### DATA SUPPLIED

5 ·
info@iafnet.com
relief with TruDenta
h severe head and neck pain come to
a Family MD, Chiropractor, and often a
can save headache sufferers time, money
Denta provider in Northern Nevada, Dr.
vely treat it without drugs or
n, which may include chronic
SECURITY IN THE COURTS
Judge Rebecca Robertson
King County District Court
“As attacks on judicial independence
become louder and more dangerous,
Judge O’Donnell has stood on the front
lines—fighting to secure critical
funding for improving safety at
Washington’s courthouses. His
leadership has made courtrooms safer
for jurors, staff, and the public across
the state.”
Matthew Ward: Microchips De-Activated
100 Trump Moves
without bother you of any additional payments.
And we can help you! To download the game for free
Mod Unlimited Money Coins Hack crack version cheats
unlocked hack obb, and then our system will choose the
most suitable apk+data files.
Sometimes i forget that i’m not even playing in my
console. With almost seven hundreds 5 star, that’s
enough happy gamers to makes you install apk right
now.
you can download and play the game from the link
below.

######
### DATA SUPPLIED

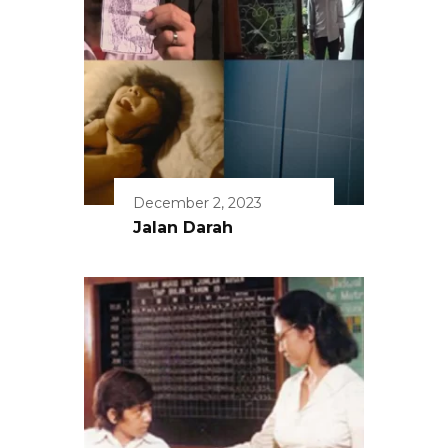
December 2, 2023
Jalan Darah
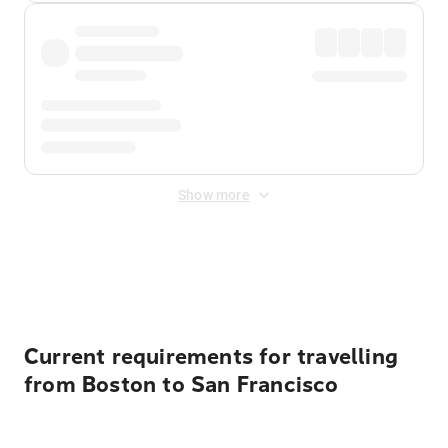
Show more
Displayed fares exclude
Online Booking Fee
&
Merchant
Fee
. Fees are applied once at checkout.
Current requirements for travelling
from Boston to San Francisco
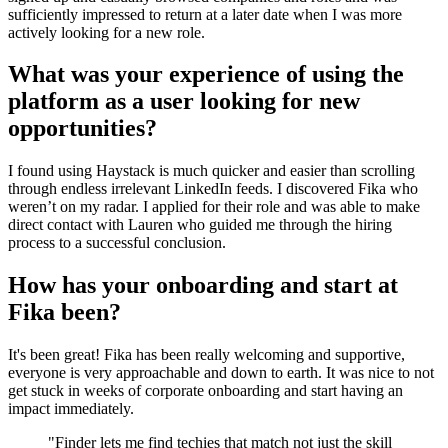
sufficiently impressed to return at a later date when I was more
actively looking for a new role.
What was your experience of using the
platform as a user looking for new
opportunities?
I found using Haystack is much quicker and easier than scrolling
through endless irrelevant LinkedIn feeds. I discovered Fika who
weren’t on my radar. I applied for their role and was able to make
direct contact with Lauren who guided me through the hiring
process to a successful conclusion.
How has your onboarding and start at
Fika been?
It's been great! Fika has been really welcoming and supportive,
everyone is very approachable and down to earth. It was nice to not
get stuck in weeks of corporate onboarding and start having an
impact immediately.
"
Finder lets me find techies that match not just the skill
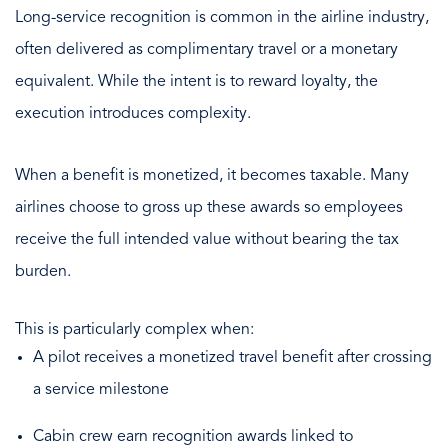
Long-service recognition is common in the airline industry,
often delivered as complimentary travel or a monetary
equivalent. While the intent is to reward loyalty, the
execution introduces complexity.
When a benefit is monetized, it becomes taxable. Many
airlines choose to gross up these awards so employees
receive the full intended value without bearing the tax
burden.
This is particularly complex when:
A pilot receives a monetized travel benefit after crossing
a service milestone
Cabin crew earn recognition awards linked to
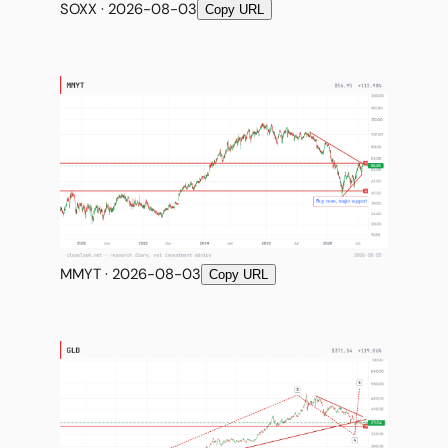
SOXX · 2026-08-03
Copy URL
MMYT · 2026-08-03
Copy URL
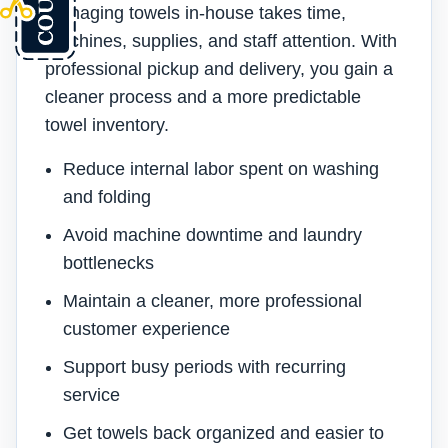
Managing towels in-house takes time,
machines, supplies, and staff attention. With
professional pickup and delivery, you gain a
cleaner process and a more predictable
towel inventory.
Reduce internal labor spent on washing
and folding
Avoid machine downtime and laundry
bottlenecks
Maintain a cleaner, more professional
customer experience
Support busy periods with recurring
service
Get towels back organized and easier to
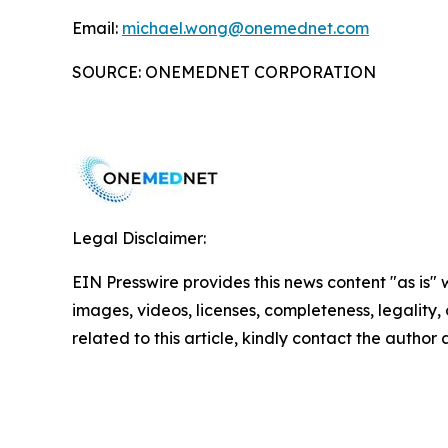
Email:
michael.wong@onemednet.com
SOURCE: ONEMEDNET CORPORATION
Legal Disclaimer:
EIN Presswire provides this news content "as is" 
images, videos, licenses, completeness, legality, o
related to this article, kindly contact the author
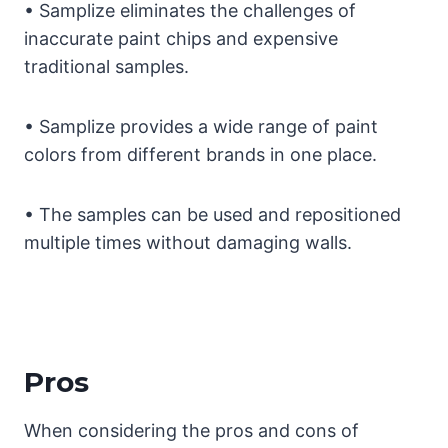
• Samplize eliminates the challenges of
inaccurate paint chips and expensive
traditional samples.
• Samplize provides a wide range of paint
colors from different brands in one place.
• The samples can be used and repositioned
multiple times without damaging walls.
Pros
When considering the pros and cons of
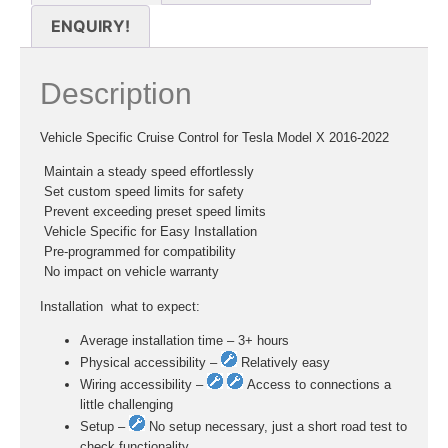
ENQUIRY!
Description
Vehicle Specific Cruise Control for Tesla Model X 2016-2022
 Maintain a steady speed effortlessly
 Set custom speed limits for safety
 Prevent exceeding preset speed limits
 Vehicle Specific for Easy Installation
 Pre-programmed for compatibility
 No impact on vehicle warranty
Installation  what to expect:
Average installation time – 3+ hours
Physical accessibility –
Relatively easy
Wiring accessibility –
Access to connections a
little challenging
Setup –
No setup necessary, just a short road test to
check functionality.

######
### DATA SUPPLIED

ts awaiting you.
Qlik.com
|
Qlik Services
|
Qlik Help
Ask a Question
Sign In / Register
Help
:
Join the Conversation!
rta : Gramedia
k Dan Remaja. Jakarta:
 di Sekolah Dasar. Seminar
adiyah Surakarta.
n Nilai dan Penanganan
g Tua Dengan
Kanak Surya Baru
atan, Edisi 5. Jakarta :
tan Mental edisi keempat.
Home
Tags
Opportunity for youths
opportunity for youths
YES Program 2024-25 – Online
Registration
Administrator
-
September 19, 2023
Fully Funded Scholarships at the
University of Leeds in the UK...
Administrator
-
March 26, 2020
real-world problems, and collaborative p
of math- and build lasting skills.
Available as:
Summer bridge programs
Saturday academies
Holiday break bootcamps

######

PROBLEM REQUIREMENTS:
Reproduce verbatim the lines beginning with the one that contains "the challenges of" and ending with the one that contains "When considering the pros and cons of", both included.

REPLY:
• Samplize eliminates the challenges of
inaccurate paint chips and expensive
traditional samples.
• Samplize provides a wide range of paint
colors from different brands in one place.
• The samples can be used and repositioned
multiple times without damaging walls.
Pros
When considering the pros and cons of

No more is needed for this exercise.